• goal is to take a snapshot of the data and get the best approximation that models the data the best while condensing it down

  • find best fit of data points by measuring the projected distance against a potential line of best fit

    • the projection of the point is the perpendicular of the line and the point
  • now, the data has been reduced from 2d to 1d; you can now apply statistics on top of this data: mean, variance

    • Variance: measures the distance of points from the mean/middle line and that distance is squared → if mean = (a+b+c)/3, then variance = (a^2 + c^2 + ([a+c]/2)^2)/3
    • VARIANCE IS A MEASURE OF HOW SPREAD OUT A SET IS
  • variance for 1d is easy, what about 2d?
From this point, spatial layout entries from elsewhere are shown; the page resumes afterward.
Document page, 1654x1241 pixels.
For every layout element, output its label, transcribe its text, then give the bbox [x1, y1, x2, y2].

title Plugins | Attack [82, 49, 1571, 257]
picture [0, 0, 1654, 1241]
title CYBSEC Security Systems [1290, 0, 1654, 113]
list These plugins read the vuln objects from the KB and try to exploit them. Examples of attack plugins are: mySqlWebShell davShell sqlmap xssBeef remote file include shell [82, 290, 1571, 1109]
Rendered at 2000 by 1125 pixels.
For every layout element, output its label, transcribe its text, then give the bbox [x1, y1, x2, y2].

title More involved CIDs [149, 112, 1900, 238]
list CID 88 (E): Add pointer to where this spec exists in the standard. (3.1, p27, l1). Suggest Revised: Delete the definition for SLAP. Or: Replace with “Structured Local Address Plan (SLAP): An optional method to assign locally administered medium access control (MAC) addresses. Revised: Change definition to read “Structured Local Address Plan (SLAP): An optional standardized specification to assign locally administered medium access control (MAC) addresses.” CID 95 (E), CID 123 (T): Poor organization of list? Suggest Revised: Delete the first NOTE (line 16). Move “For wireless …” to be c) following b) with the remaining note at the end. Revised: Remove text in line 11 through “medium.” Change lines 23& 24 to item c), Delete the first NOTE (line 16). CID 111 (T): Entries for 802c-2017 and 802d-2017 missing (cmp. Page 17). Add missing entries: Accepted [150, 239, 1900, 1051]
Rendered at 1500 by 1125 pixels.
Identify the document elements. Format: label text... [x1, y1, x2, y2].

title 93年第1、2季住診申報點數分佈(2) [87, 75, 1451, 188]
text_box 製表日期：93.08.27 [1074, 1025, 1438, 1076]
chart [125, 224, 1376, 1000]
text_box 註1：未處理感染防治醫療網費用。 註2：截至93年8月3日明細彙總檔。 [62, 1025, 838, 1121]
    • you have a measure for the x and y variane both independently, but this is flawed because we can't actually use 2 scalars and differentiate between them (fail to take into account direction, plane, etc)
    • better idea is to use the product of coordinates → known as COVARIANCE
      • Covariance is the sum of the product of the coordinates

        • before it was sum of square of distances, now you can do (2 + 0 + 2)/3 as your mean of sorts

        • we differentiate the types of covariance by whether they are positive or negative which ultimately decides the type of correlation (negative correlation is as x grows, y decreases)